◆ Texto de leitura:
-----

Notas do Pinheiro

Jornalismo Analítico

segunda-feira, setembro 26, 2005

Colóquio lingüístico

WLADMIR ÁLVARO PINHEIRO JARDIM
SÃO PAULO

Peço licença ao meu amigo e colega jornalista Joaquim Ferreira dos Santos (Jornal O GLOBO) para mudar ligeiramente o rumo da prosa iniciada, na última Segunda-feira, em sua coluna pessoa física. Nela, Joaquim lamentava, com toda a paixão pela língua portuguesa, o último cacoete coloquial: “então, o que acontece”, não raro seguido de, argh, pontos de exclamação e interrogação.

O colega sacou que o uso de tal expressão trai, simultaneamente, pura e simples falta do que dizer, recurso para ganhar tempo, gancho retórico para prosseguir num assunto que só interessa ao seu emitente, um zero semântico. Assino embaixo. Gostaria de, cá do meu modesto canto nesta AGÊNCIA O GLOBO, acrescentar alguns palpites e chutes a título de colaboração.

Por amor ao bom português qualquer bom brasileiro apreciará a pérola que vai abaixo, de Ricardo Freire. Colhi-a ao acaso, publicada numa revista há quase dois anos.

-----

◆ Dados da tarefa:

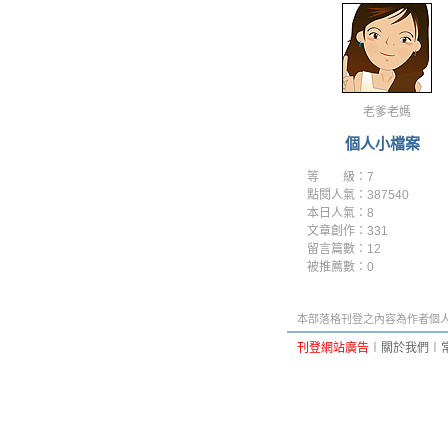
老爹老媽
個人小檔案
等 級：7
點閱人氣：387540
本日人氣：8
文章創作：331
留言篇數：12
被推薦數：
0
本部落格刊登之內容為作者個人自
刊登網站廣告
︱
關於我們
︱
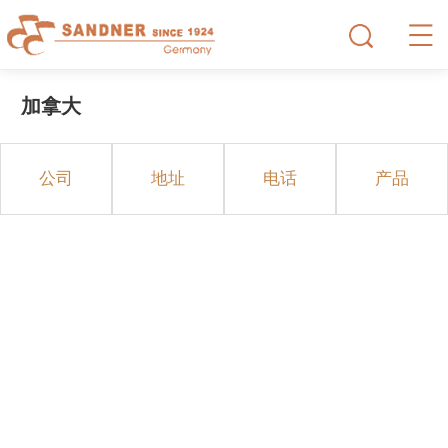
加拿大
公司
地址
电话
产品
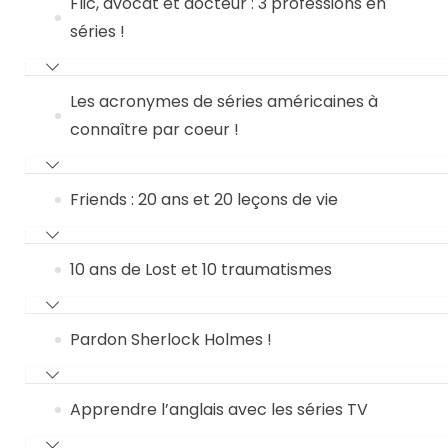
Flic, avocat et docteur : 3 professions en
séries !
Les acronymes de séries américaines à
connaître par coeur !
Friends : 20 ans et 20 leçons de vie
10 ans de Lost et 10 traumatismes
Pardon Sherlock Holmes !
Apprendre l’anglais avec les séries TV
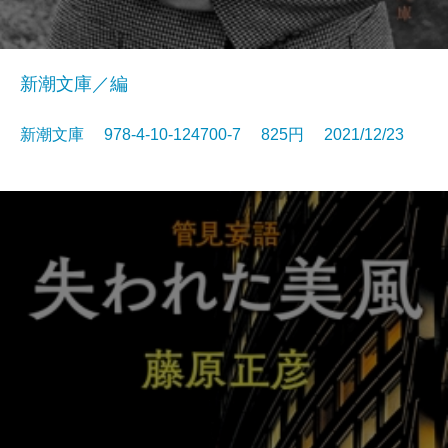
新潮文庫／編
新潮文庫 978-4-10-124700-7 825円 2021/12/23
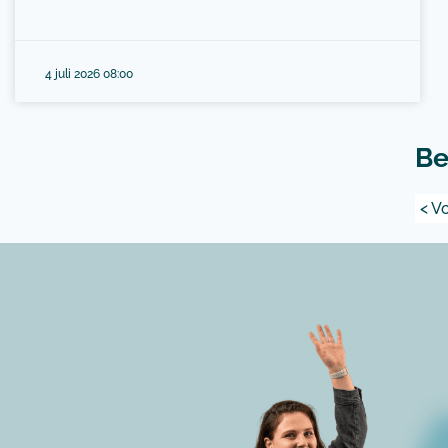
4 juli 2026 08:00
Be
< V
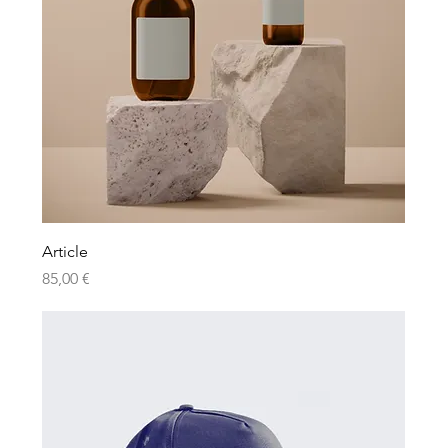
Article
Prix
85,00 €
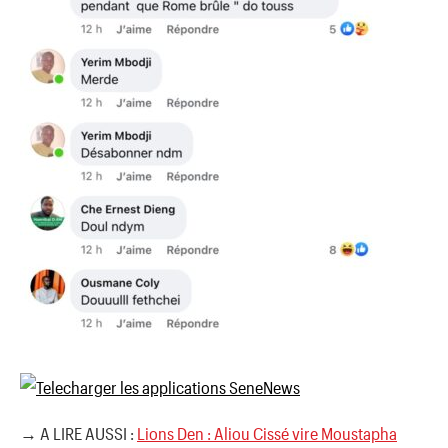
→ A LIRE AUSSI :
Lions Den : Aliou Cissé vire Moustapha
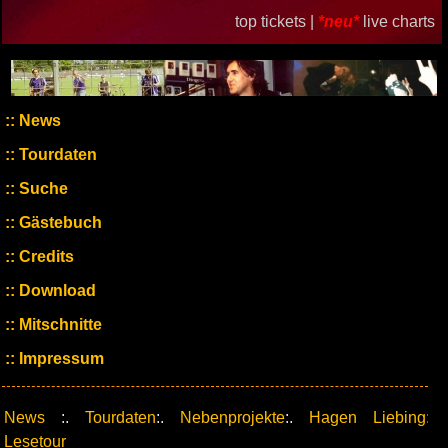
top tickets |
*neu*
live charts
News
Tourdaten
Suche
Gästebuch
Credits
Download
Mitschnitte
Impressum
News
:.
Tourdaten
:.
Nebenprojekte
:.
Hagen Liebing:
Lesetour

-----

◆ Item da tarefa A: Segundo o texto de leitura, qual é o último cacoete coloquial lamentado por Joaquim Ferreira dos Santos em sua coluna?
◆ Item da tarefa B: Reproduza fielmente, dos registros, as linhas situadas entre a que contém "Flic, avocat et docteur : 3 professions en" e a que contém "新潮文庫 978-4-10-124700-7 825円 2021/12/23", inclusive. Omita as imagens na resposta.
O texto de leitura e os registros têm origens distintas.

◆ Resposta final A: A expressão "então, o que acontece".

◆ Resposta final B:
Flic, avocat et docteur : 3 professions en
séries !
Les acronymes de séries américaines à
connaître par coeur !
Friends : 20 ans et 20 leçons de vie
10 ans de Lost et 10 traumatismes
Pardon Sherlock Holmes !
Apprendre l’anglais avec les séries TV
新潮文庫／編
新潮文庫 978-4-10-124700-7 825円 2021/12/23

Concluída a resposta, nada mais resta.